Les familles sont séparées et plusieurs Acadiens meurent à bord des navires surchargés. Environ 13 000 Acadiens se retrouvent éparpillés dans les 13 colonies américaines, dans les Caraïbes, en France, en Louisiane et en Angleterre. À certains de ces endroits, on les chasse de nouveau. Le traité de Paris met fin à sept années passées loin de leur patrie, l'Acadie. Malheureusement, pour beaucoup, le voyage de retour sera difficile. Les fermes, qu'ils avaient réussi à construire à force de travail, sont en grande partie passées aux mains de colons britanniques. La plupart des Acadiens s'installent sur le territoire de ce qui est aujourd'hui le Nouveau-Brunswick, où leur culture continue de s'épanouir. D'autres optent pour l'Île-du-Prince-Édouard ou le Québec.

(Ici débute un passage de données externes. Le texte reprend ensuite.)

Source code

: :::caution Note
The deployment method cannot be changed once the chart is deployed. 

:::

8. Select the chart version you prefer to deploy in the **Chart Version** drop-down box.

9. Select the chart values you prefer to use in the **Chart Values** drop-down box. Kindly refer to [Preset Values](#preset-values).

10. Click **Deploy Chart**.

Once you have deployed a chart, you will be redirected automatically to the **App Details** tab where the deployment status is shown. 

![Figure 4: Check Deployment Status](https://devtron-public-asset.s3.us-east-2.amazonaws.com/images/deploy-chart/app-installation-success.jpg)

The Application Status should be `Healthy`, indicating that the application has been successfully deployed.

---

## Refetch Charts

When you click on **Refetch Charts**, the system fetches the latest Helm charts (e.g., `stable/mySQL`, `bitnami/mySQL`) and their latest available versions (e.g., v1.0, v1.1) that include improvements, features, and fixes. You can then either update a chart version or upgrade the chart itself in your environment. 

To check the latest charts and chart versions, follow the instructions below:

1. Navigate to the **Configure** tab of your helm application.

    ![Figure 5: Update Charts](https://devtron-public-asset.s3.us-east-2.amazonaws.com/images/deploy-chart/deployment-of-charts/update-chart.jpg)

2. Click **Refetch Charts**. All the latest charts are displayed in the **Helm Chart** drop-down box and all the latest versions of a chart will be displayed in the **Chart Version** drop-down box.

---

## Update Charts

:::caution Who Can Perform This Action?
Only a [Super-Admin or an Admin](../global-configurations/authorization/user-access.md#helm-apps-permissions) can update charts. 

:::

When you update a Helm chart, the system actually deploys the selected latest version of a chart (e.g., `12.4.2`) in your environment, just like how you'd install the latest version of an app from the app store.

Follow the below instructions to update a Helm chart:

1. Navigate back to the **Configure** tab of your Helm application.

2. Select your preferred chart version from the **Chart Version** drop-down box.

À Memramcook, au Nouveau-Brunswick, le lieu historique national du Monument-Lefebvre commémore l'odyssée des Acadiens et le renouveau de la culture acadienne. Grand-Pré, en Nouvelle-Écosse, un des centres de la colonie et un haut-lieu de la déportation des Acadiens, est également un lieu historique national. Une plaque commémore le retour des Acadiens à Sainte-Anne-du-Bocage, au Nouveau-Brunswick.